*** EXTRACTED ENTRIES ***
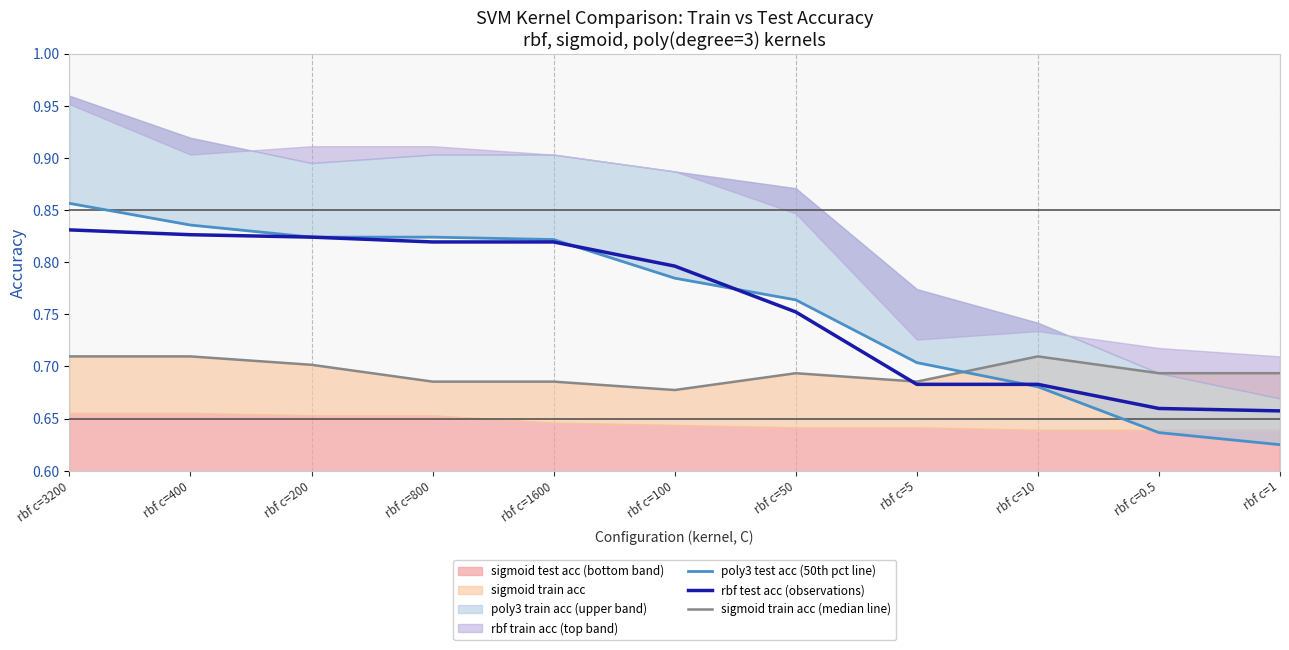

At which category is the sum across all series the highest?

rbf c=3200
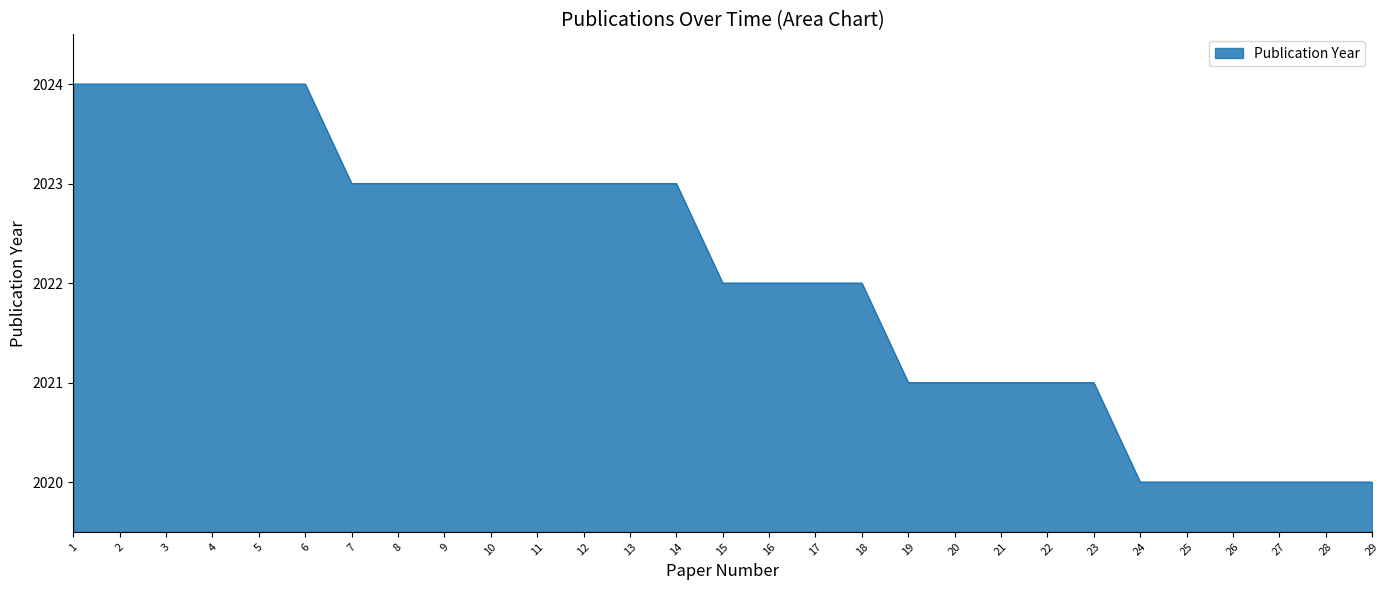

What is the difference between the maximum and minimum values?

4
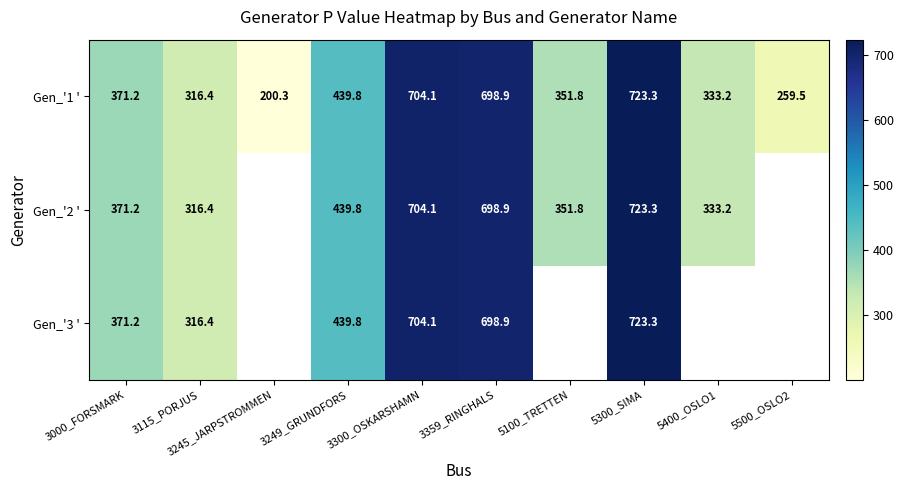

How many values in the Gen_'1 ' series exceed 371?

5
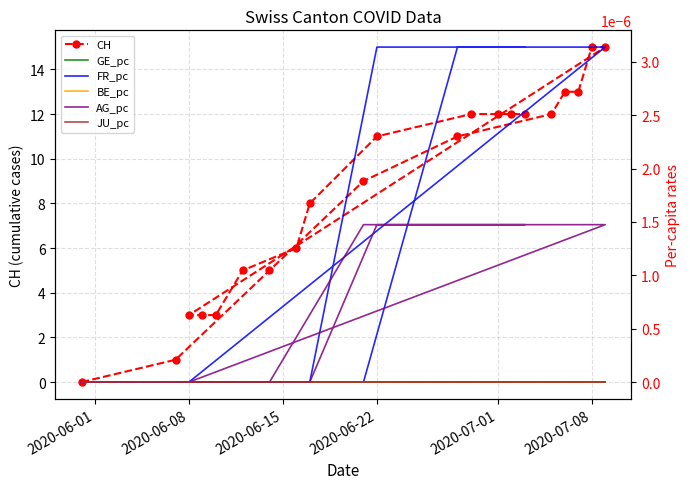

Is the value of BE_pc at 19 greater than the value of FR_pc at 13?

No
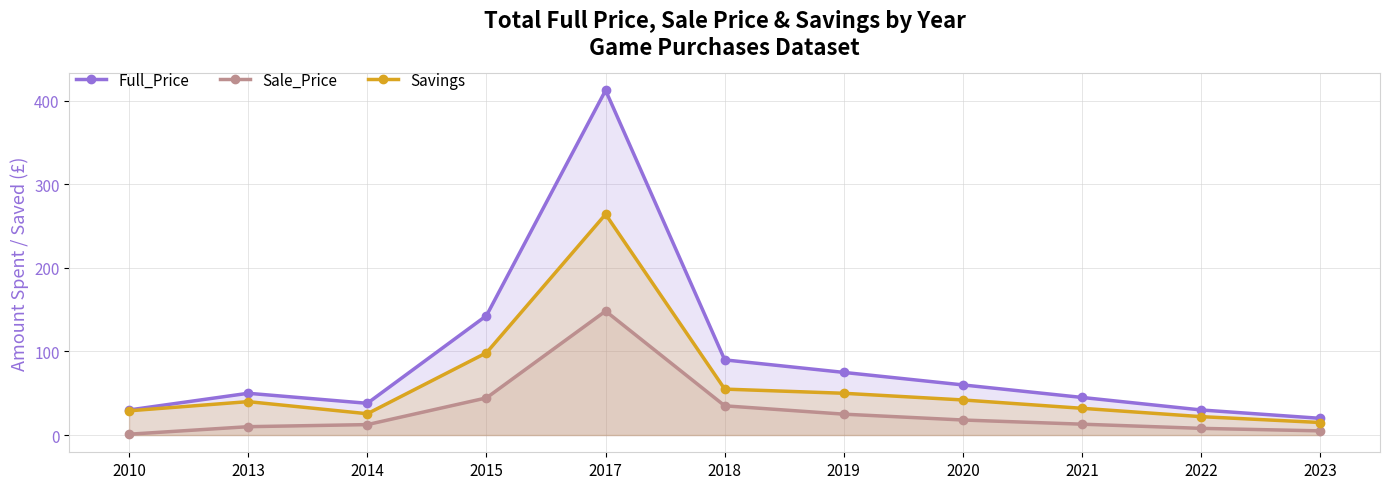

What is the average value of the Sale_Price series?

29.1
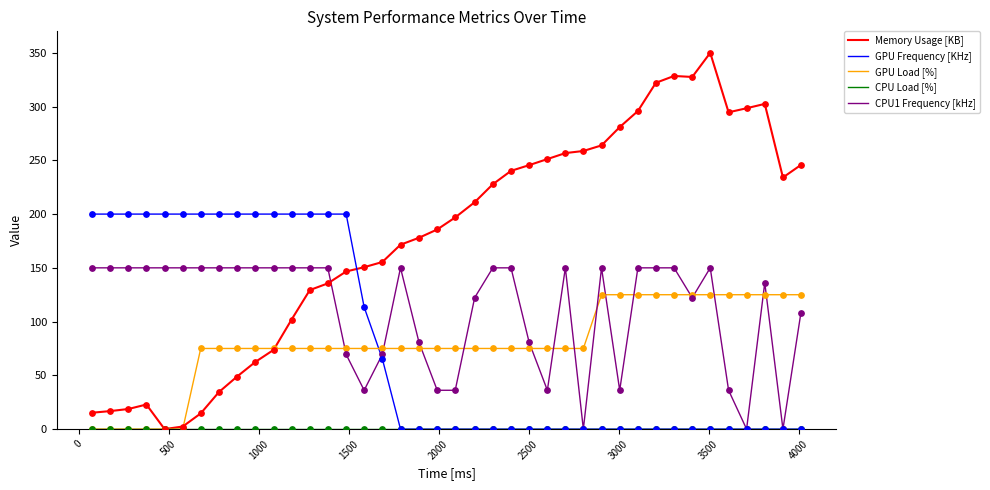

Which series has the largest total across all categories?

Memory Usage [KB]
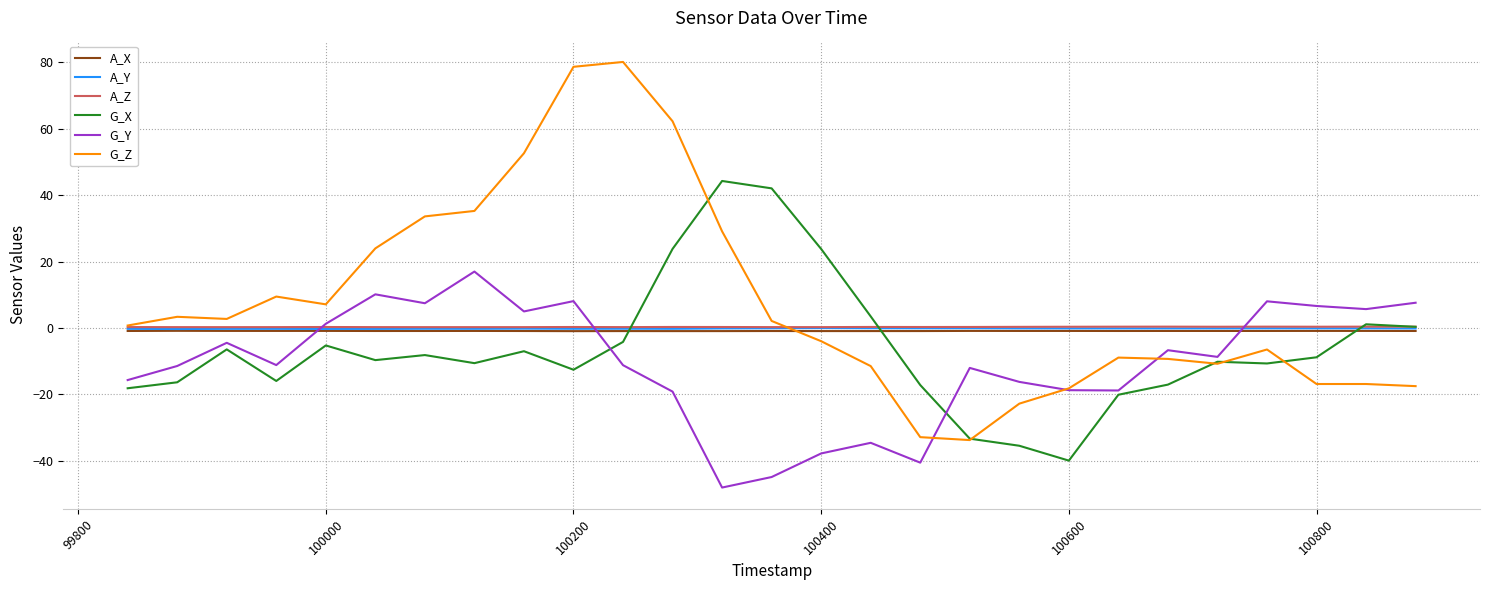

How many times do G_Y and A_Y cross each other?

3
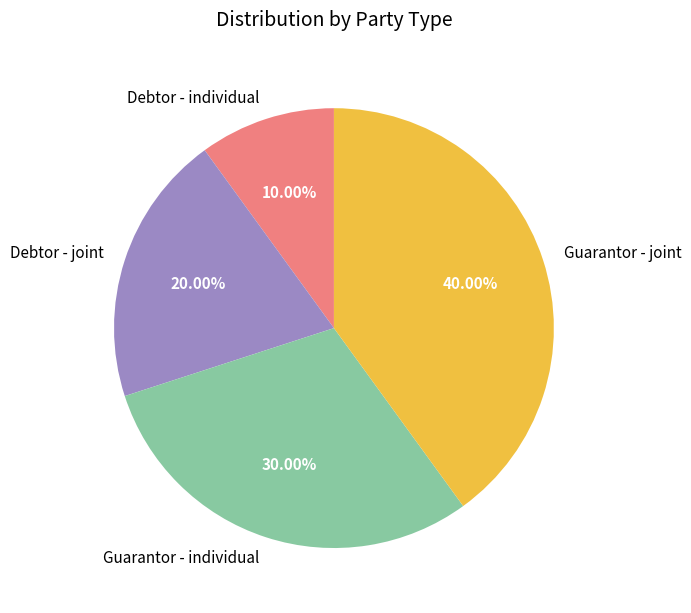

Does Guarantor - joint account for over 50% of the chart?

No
*** End of EXTRACTED ENTRIES ***
ASSIGNMENT
Could you put the data above into a JSON list of strings, one string per line, skipping blank lines and leaving out the picture lines?

SOLVED EXERCISE
[
  "At which category is the sum across all series the highest?",
  "rbf c=3200",
  "What is the difference between the maximum and minimum values?",
  "4",
  "How many values in the Gen_'1 ' series exceed 371?",
  "5",
  "Is the value of BE_pc at 19 greater than the value of FR_pc at 13?",
  "No",
  "What is the average value of the Sale_Price series?",
  "29.1",
  "Which series has the largest total across all categories?",
  "Memory Usage [KB]",
  "How many times do G_Y and A_Y cross each other?",
  "3",
  "Does Guarantor - joint account for over 50% of the chart?",
  "No"
]